(DATA EXTRACTS)

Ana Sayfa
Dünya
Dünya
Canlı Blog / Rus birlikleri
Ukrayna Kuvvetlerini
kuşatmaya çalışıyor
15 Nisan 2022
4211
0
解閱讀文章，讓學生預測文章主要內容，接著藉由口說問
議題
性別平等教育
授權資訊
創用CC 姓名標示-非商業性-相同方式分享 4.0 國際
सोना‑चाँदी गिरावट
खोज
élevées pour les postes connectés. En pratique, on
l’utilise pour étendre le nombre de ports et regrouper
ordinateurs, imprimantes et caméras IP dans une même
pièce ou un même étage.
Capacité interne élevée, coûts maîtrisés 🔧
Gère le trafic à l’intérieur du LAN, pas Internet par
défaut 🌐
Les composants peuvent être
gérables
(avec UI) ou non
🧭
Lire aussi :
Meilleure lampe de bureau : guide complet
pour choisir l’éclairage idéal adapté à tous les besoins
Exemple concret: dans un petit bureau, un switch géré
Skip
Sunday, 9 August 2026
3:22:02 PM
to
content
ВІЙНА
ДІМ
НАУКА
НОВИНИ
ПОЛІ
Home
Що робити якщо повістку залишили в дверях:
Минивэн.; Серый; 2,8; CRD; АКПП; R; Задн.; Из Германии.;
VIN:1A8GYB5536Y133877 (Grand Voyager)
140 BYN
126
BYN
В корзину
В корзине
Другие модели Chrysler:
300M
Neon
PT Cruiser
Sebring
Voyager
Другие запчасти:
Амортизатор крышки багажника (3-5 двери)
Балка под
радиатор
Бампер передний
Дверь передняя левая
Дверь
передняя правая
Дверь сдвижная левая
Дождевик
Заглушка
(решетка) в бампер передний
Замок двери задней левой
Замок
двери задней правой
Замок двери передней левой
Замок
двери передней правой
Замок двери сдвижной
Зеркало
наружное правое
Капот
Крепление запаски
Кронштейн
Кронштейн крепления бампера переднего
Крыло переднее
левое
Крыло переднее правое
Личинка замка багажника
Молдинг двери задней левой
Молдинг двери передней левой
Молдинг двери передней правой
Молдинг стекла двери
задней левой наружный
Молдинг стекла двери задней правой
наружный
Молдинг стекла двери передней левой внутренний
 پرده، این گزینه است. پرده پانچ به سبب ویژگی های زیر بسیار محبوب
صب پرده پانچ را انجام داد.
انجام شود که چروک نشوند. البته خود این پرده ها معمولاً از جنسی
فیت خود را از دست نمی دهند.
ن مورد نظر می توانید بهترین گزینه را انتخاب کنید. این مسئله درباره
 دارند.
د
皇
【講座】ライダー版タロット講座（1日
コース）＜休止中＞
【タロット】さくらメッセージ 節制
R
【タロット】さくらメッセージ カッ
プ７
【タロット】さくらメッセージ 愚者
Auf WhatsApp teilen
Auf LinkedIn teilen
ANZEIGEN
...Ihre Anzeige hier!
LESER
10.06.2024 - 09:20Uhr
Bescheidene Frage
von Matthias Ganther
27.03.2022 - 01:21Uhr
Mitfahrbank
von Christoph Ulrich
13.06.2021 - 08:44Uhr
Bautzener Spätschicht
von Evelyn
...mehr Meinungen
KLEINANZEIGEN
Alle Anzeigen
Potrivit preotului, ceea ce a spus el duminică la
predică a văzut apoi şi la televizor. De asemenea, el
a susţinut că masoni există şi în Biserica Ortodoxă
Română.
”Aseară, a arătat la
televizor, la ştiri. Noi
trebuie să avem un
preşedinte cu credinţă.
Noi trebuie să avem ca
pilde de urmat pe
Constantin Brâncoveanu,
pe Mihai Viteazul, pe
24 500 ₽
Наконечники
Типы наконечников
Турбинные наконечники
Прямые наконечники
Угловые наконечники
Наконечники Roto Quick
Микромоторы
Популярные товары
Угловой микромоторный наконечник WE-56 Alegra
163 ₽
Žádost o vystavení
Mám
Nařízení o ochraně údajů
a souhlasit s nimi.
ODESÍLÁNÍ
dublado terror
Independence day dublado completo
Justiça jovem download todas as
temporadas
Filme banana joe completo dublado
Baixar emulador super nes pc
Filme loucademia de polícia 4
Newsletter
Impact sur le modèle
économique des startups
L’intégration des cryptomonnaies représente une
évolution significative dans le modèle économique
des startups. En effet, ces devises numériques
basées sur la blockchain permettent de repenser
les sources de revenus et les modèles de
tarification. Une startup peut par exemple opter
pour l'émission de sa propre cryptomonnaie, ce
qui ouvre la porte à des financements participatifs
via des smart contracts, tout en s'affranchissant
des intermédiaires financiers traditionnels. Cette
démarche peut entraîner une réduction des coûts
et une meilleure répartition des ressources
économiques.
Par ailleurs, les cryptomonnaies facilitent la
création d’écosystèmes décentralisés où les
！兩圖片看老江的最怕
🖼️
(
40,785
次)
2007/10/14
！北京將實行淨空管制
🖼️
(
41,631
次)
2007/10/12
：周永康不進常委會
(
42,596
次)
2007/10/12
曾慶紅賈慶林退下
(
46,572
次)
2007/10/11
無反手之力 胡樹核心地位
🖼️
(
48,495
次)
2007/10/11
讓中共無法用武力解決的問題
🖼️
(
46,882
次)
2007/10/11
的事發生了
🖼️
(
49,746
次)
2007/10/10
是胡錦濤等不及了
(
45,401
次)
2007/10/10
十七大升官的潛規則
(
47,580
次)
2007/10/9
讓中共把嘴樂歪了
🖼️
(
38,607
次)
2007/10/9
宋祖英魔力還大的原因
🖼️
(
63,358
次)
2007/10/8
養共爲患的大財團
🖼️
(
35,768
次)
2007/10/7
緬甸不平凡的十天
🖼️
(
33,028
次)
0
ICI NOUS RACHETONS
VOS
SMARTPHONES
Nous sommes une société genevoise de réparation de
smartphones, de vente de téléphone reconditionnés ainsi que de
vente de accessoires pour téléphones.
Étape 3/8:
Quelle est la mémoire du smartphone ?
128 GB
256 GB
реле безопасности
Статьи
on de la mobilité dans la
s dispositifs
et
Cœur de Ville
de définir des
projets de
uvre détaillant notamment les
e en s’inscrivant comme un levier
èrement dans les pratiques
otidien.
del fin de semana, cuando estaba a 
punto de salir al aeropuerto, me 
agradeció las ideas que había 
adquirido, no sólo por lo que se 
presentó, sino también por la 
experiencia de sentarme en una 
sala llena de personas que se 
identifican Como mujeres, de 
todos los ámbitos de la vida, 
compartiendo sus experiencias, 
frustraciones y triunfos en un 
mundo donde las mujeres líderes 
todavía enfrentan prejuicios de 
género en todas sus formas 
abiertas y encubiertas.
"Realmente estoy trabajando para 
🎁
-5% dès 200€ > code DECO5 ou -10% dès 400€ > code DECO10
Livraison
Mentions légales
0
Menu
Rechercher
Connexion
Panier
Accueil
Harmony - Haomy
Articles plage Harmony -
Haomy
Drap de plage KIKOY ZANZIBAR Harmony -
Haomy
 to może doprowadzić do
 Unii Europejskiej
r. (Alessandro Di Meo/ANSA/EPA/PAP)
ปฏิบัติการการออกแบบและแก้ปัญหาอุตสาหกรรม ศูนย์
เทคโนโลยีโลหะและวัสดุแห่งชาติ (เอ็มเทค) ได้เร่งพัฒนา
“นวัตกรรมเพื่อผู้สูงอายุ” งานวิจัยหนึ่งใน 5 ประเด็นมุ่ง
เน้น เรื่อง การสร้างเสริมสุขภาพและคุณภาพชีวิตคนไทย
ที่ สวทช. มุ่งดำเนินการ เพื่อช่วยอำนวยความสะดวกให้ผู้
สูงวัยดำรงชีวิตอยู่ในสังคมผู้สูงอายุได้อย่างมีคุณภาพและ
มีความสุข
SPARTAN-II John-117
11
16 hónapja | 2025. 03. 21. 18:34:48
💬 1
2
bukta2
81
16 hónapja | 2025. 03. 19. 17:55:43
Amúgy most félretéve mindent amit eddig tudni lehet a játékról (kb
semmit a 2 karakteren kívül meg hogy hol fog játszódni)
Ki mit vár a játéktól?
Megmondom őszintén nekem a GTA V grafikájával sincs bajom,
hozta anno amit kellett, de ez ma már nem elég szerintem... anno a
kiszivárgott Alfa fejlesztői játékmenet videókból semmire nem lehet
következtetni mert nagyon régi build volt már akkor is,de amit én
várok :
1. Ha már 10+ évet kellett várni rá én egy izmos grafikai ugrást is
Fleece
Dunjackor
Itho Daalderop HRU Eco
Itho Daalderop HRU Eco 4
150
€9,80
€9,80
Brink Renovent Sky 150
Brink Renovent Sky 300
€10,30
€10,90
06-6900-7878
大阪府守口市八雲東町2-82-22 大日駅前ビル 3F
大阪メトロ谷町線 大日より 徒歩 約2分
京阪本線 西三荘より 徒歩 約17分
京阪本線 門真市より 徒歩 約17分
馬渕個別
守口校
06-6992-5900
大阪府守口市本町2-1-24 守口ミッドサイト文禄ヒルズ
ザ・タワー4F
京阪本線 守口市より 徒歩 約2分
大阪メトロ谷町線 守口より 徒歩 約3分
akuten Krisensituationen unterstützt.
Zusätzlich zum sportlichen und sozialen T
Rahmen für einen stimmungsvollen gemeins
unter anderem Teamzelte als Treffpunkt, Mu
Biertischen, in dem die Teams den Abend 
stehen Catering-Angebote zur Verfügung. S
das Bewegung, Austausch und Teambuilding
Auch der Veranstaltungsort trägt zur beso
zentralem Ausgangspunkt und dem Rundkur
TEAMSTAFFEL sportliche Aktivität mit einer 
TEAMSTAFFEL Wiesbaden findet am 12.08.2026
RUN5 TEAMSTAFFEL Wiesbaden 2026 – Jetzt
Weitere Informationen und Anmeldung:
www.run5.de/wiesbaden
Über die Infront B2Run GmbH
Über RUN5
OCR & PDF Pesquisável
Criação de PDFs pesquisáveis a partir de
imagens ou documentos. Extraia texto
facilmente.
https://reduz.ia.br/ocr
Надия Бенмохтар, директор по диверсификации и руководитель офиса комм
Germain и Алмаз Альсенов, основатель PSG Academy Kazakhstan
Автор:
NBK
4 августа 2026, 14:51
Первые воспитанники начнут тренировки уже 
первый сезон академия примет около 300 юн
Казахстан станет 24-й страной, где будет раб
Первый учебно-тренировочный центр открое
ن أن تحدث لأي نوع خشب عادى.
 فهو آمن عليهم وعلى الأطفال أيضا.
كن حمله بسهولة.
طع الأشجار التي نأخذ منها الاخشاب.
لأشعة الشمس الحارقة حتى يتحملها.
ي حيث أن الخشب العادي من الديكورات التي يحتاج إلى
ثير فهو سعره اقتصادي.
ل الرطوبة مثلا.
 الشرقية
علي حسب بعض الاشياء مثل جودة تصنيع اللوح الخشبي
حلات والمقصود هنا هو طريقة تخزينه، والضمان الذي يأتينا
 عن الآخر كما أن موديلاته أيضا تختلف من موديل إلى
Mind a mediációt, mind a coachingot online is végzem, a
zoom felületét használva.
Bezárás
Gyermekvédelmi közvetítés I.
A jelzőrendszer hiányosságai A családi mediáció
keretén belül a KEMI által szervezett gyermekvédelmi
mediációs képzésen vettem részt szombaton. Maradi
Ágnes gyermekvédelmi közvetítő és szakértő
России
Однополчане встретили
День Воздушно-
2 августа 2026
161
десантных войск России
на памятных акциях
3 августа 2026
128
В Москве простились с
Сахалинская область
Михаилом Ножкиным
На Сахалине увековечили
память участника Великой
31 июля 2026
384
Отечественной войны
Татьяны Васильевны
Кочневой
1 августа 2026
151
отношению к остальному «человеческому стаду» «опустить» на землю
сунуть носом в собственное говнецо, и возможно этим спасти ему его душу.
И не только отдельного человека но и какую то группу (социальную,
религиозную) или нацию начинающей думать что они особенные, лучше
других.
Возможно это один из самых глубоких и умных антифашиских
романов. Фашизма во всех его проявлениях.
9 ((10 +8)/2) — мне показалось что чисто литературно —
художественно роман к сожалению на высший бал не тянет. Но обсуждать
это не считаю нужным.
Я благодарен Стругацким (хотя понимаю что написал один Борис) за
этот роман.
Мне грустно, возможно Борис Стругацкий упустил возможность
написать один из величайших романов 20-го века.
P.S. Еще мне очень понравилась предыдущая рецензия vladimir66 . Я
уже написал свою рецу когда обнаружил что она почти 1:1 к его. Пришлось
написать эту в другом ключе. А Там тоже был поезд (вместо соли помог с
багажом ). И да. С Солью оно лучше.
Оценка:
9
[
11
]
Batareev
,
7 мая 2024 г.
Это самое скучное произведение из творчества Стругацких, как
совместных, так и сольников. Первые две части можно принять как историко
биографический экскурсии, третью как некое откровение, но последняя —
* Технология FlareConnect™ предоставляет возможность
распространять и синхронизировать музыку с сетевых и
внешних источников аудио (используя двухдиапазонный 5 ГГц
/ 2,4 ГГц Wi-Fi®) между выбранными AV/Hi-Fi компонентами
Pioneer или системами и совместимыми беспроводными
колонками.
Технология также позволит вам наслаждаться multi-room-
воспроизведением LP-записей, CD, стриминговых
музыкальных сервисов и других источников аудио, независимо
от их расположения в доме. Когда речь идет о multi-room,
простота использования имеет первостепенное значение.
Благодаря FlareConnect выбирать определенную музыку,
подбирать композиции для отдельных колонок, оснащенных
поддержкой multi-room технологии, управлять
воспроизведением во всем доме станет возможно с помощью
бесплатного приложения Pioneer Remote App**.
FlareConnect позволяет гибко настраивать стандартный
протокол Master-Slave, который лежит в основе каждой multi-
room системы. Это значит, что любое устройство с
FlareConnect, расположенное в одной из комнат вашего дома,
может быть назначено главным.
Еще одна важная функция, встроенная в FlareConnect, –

(End DATA EXTRACTS)

• _TASK OBJECTIVE_
Pull every line holding "Über" out of the records.

• _EXPECTED ANSWER_
Über die Infront B2Run GmbH
Über RUN5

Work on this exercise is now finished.